Diabetes is associated with broad alterations in osteokine secretion that may influence both systemic metabolism and the local bone-wound microenvironment (223). Type 2 diabetic patients exhibit reduced circulating OCN levels, specifically the undercarboxylated form, showing substantial inverse associations with glycemic control (223,269,270). Elevated circulating sclerostin, increased FGF-23, frequently confounded by coexisting CKD, dysregulated LCN2 profiles (260,271,272) and a shifted RANKL/OPG balance (273) collectively suggest a catabolic and pro-inflammatory endocrine/paracrine milieu. Although the patterns imply that not only is the bone of the diabetic patient structurally weakened, but it is also endocrinologically abnormal, the relative contribution of each osteokine to the failure of DFU repair remains unequal and, in some cases, needs further mechanistic explanations.

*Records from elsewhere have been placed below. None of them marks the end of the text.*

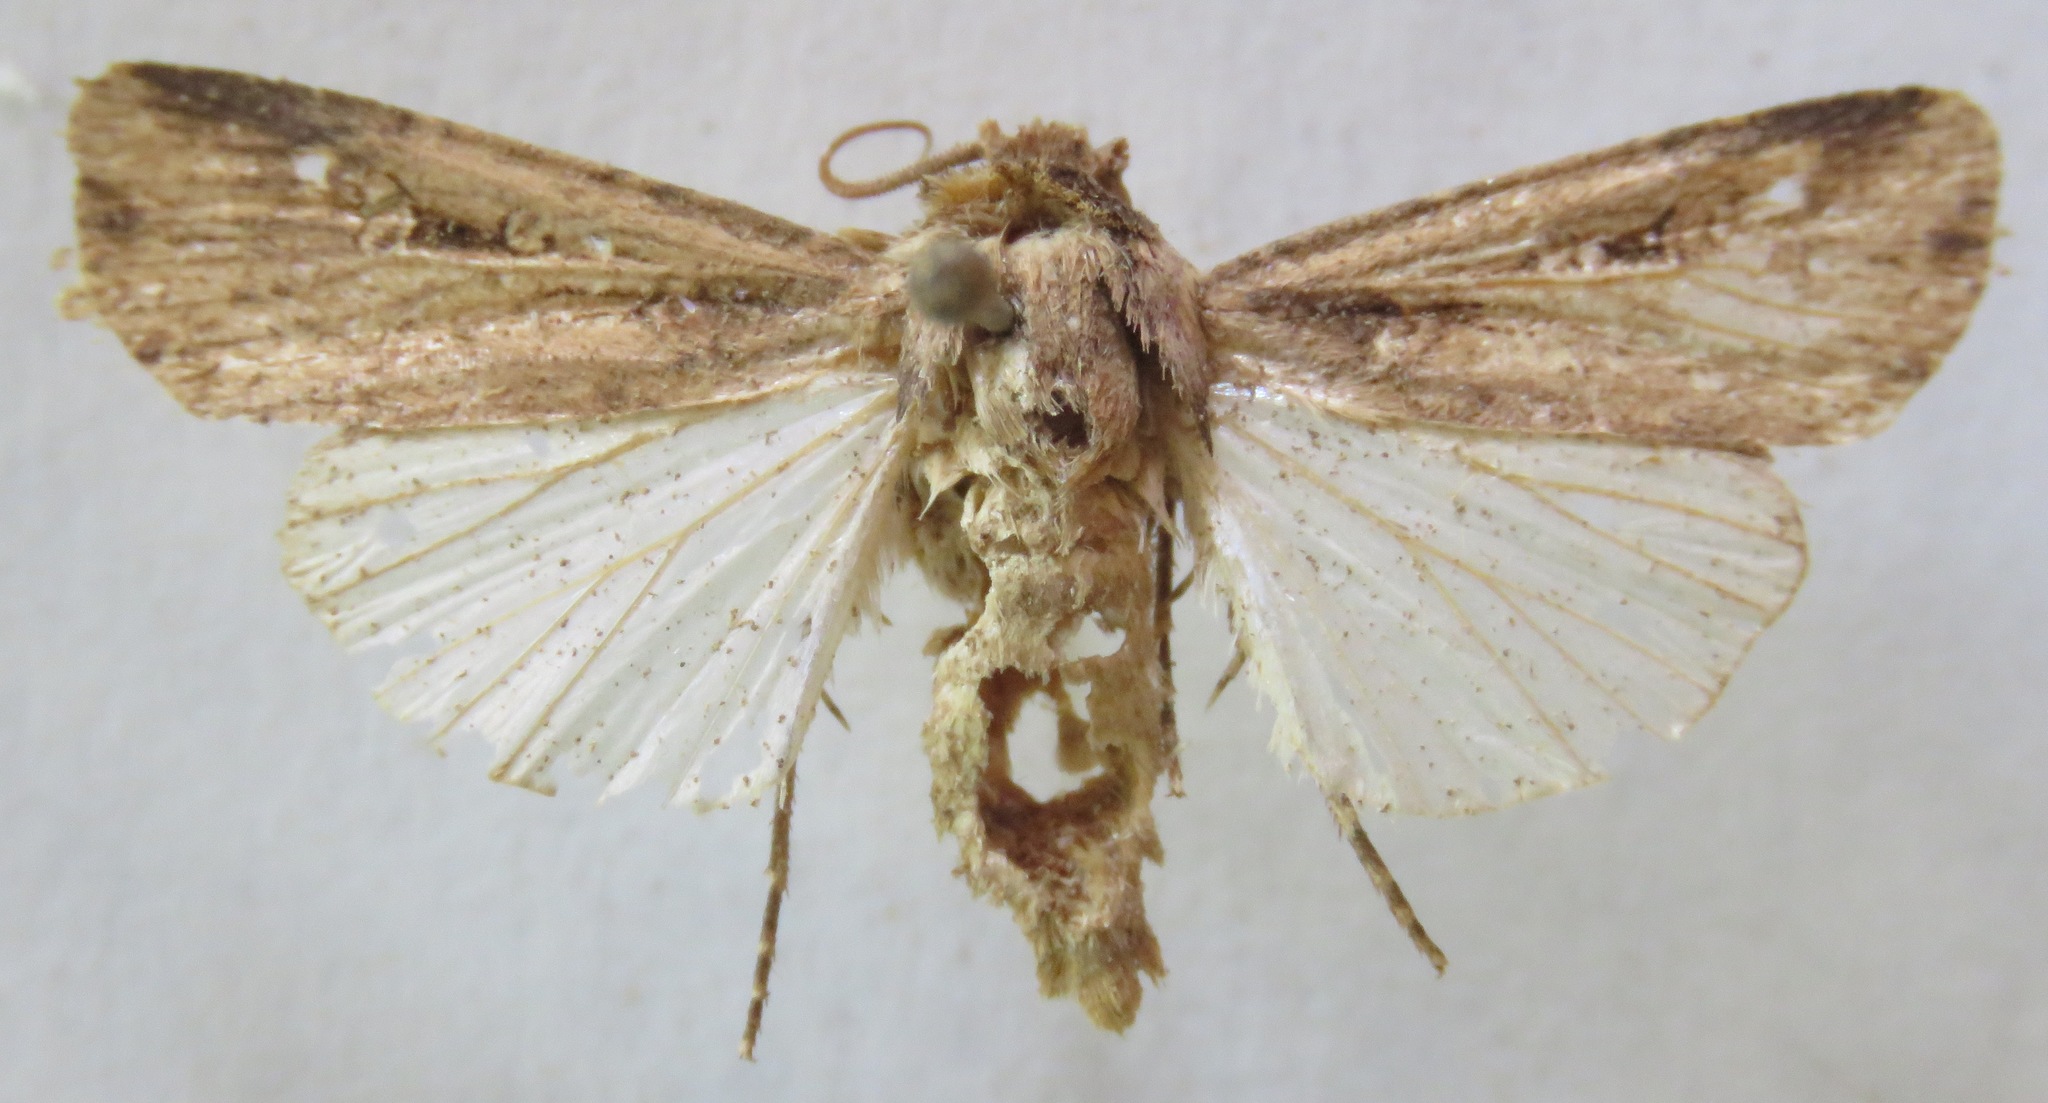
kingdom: Animalia
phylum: Arthropoda
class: Insecta
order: Lepidoptera
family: Noctuidae
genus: Feltia
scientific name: Feltia subterranea
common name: Granulate cutworm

Additional therapeutic considerations involve attempts to modulate OCN biology, for instance, through vitamin K supplementation to optimize carboxylation status, or interventions aimed at reducing bone marrow adiposity (274). However, within the DFU context, such strategies remain biologically plausible but clinically unvalidated, particularly given the unresolved debate surrounding the causal role of undercarboxylated OCN in human metabolic repair (275). Furthermore, while the emerging field of bone-targeted drug delivery, utilizing bisphosphonates or bone-binding peptides, may offer opportunities to localize osteoactive agents (276), its efficacy and potential unintended consequences in the diabetic foot remain insufficiently studied. Finally, the deliberate induction of controlled bone remodeling to trigger osteokine release is a provocative concept (220); its clinical translation would require strict integration with established standards of care, including infection control, vascular assessment and mechanical off-loading (277).